All,

This is reminder request to provide input to Ismo for this feature.

Ismo, Please enter this feature request in JIRA for approval as an alternative 
feature for Tizen 3.0 Mobile.

Thanks
Sunil
-----Original Message-----
From: [email protected] [mailto:[email protected]] On 
Behalf Of Puustinen, Ismo
Sent: Friday, November 29, 2013 2:46 AM
To: [email protected]
Subject: [Dev] RFC: Use Murphy as policy manager for Tizen Mobile

Hello List,

Murphy is a resource policy manager used in Tizen IVI (see 
https://01.org/murphy for more information). I wish to propose providing Murphy 
as an alternative policy manager also in Tizen Mobile.
Disclaimer: I'm a Murphy developer.

INTRODUCTION

What is resource policy management? The idea is that there are limited 
resources available in the system, such as the permission to play audio.
In systems that have limited user interaction capabilities (like IVI and
Mobile) the automatic handling of these resources is more important than in 
traditional desktop systems. For example, when a call is coming in, the 
ringtone player must get the audio playback permission even if there was a 
media player application playing music. The media player application must stop 
playing music, but in can continue playback when the call is ended.

In IVI the policies are more complex than in Mobile: there can be several 
simultaneous users and sessions, several entertainment units, driving safety 
regulations, and cross-domain policies. The car data must be taken in account 
when the policy decisions are made. For example, when the car starts to move, 
the resource constraints change, and some applications may lose the resources 
they already have.

At the moment there are two resource policy solutions in Tizen: Murphy and 
Samsung-developed Audio Session Manager (ASM) used in Mobile vertical. It makes 
little sense to have two policy managers in Tizen -- having only one would 
prevent fragmentation, make maintenance easier and provide a better story for 
developers and system integrator. I think that replacing ASM with Murphy in 
Mobile vertical in long term would be a good idea.

COMPARISON OF THE POLICY MANAGERS

ASM consists of two parts: an application library (written in C) for requesting 
resources and a system daemon managing the resources. The communication between 
the library and daemon is done using System V message queues and files. Murphy 
has a resource backend and a number of different frontends for accessing it, 
including C library, D-Bus bindings, and support for ASM library. So in effect, 
Murphy can be used as a replacement for ASM without having to do any changes in 
the existing applications.

Murphy has several benefits compared to ASM:

1. Murphy is configurable. Murphy uses Lua as configuration and policy decision 
language. For performance-critical tasks the processing can be lifted to 
plugins written in C. ASM has all policies hard-coded in the binary itself. 
Configurability is important because it allows vendors to prototype quickly and 
cheaply and customize the way the device should behave without forking the 
policy manager component itself.

2. Murphy is a real open source project. Customers willing to improve Murphy 
can write patches and send them to Murphy mailing list. Murphy team also tries 
to keep documentation on the web pages up-to-date and comprehensive.

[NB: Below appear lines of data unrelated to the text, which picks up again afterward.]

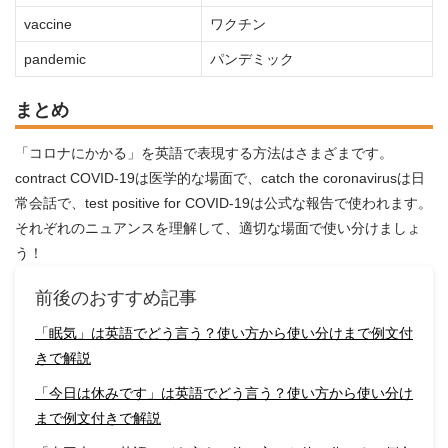
vaccine
ワクチン
pandemic
パンデミック
まとめ
「コロナにかかる」を英語で表現する方法はさまざまです。
contract COVID-19は医学的な場面で、catch the coronavirusは日
常会話で、test positive for COVID-19は公式な報告で使われます。
それぞれのニュアンスを理解して、適切な場面で使い分けましょ
う！
前後のおすすめ記事
「眠気」は英語でどう言う？使い方から使い分けまで例文付
きで解説
「今日は休みです」は英語でどう言う？使い方から使い分け
まで例文付きで解説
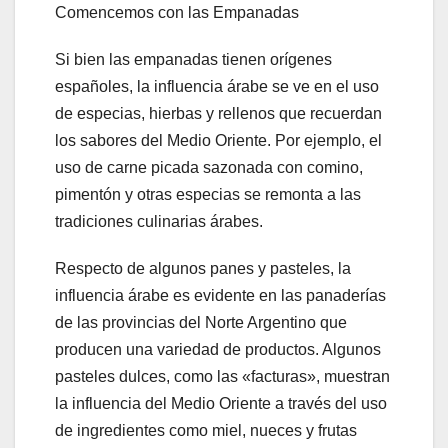
Comencemos con las Empanadas
Si bien las empanadas tienen orígenes
españoles, la influencia árabe se ve en el uso
de especias, hierbas y rellenos que recuerdan
los sabores del Medio Oriente. Por ejemplo, el
uso de carne picada sazonada con comino,
pimentón y otras especias se remonta a las
tradiciones culinarias árabes.
Respecto de algunos panes y pasteles, la
influencia árabe es evidente en las panaderías
de las provincias del Norte Argentino que
producen una variedad de productos. Algunos
pasteles dulces, como las «facturas», muestran
la influencia del Medio Oriente a través del uso
de ingredientes como miel, nueces y frutas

3. Murphy resource APIs are more modern. The System V message queues ASM uses 
don't provide file descriptors that the applications could add to select/poll 
function arguments. Instead the request-response messaging is done by blocking 
in the receive message call, meaning that the application must either prepare 
for a delay or use concurrency. Murphy APIs are asynchronous.

On the other hand, ASM is already used in Tizen Mobile and appears to work well 
enough.

PERFORMANCE CONSIDERATIONS

I made a quick-and-rough performance comparison of the two policy managers 
running on the same phone platform. Murphy was using the ASM frontend to the 
resource library. Three test cases were performed:
simple resource request, resource request leading to preemption (another 
application losing the request) and a failed resource request. The times 
measured are from the arrival of the first ASM message to the response message 
being sent out.

Top bar of every measurement pair represents Murphy (*) and bottom bar 
represents ASM backend (=). Time is in milliseconds.


simple     *********************************  11.5
           =====================================  12.4

preemption ***************************************************  17.0
           ========================================  13.7

failed     *********************************  11.1
           =================  5.4

time (ms)  0              5             10             15             20


The results show that the policy managers have more or less similar 
performance. ASM clearly is faster in the test case where the resource request 
fails (resource is not granted to the caller). However, with some optimization, 
such as turning off logging, most likely both resource managers couĺd be made 
to perform better.

PROPOSAL

I propose adding Murphy as an "alternative" resource manager to the Tizen 
Mobile in 3.0 time frame. Any vendor wishing to experiment with Murphy would be 
free to do so by configuring the system to use Murphy instead of ASM. After 
Tizen 3.0, the maintainers of the Tizen Mobile media stack could consider 
replacing ASM with Murphy.

All comments and questions are welcome!